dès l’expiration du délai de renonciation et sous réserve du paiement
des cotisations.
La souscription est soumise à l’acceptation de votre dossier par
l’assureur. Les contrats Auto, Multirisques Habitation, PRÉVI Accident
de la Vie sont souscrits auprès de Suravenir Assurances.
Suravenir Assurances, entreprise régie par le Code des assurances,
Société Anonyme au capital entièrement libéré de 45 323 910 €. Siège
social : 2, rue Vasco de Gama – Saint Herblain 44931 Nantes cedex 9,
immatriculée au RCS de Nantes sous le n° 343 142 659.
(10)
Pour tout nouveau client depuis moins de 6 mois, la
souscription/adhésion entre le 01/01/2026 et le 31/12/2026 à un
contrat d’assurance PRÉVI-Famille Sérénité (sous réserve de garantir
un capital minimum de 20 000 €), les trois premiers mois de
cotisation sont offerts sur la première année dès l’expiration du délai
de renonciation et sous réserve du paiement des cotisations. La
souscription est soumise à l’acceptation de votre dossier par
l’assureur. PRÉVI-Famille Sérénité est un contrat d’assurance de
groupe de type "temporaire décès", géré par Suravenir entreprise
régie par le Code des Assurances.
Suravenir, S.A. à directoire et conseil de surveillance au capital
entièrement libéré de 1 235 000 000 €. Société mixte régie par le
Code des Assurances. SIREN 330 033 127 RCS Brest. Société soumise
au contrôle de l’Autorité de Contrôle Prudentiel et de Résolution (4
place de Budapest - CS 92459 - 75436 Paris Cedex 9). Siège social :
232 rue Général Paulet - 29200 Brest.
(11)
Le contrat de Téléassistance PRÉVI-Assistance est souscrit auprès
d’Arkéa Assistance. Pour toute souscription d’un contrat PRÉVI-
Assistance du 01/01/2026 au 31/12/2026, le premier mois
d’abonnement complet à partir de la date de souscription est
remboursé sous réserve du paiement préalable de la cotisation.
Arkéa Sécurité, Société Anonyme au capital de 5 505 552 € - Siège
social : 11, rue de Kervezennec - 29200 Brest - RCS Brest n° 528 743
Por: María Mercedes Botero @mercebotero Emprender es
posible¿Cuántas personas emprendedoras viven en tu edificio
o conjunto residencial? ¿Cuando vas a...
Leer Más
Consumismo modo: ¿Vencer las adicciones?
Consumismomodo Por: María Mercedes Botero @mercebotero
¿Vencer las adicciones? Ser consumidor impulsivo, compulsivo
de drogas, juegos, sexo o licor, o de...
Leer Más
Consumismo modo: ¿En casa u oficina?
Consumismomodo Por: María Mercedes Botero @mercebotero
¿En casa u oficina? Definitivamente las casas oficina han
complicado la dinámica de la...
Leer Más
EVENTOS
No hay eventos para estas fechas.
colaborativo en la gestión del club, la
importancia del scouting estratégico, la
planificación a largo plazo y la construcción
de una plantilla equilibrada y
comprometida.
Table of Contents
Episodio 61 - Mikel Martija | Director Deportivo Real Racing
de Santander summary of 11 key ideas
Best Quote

▶ [Assignment]:
Each line from the top of the material above, through the one that contains "Code des Assurances. SIREN", should be restated word for word.

▶ [Written solution]:
dès l’expiration du délai de renonciation et sous réserve du paiement
des cotisations.
La souscription est soumise à l’acceptation de votre dossier par
l’assureur. Les contrats Auto, Multirisques Habitation, PRÉVI Accident
de la Vie sont souscrits auprès de Suravenir Assurances.
Suravenir Assurances, entreprise régie par le Code des assurances,
Société Anonyme au capital entièrement libéré de 45 323 910 €. Siège
social : 2, rue Vasco de Gama – Saint Herblain 44931 Nantes cedex 9,
immatriculée au RCS de Nantes sous le n° 343 142 659.
(10)
Pour tout nouveau client depuis moins de 6 mois, la
souscription/adhésion entre le 01/01/2026 et le 31/12/2026 à un
contrat d’assurance PRÉVI-Famille Sérénité (sous réserve de garantir
un capital minimum de 20 000 €), les trois premiers mois de
cotisation sont offerts sur la première année dès l’expiration du délai
de renonciation et sous réserve du paiement des cotisations. La
souscription est soumise à l’acceptation de votre dossier par
l’assureur. PRÉVI-Famille Sérénité est un contrat d’assurance de
groupe de type "temporaire décès", géré par Suravenir entreprise
régie par le Code des Assurances.
Suravenir, S.A. à directoire et conseil de surveillance au capital
entièrement libéré de 1 235 000 000 €. Société mixte régie par le
Code des Assurances. SIREN 330 033 127 RCS Brest. Société soumise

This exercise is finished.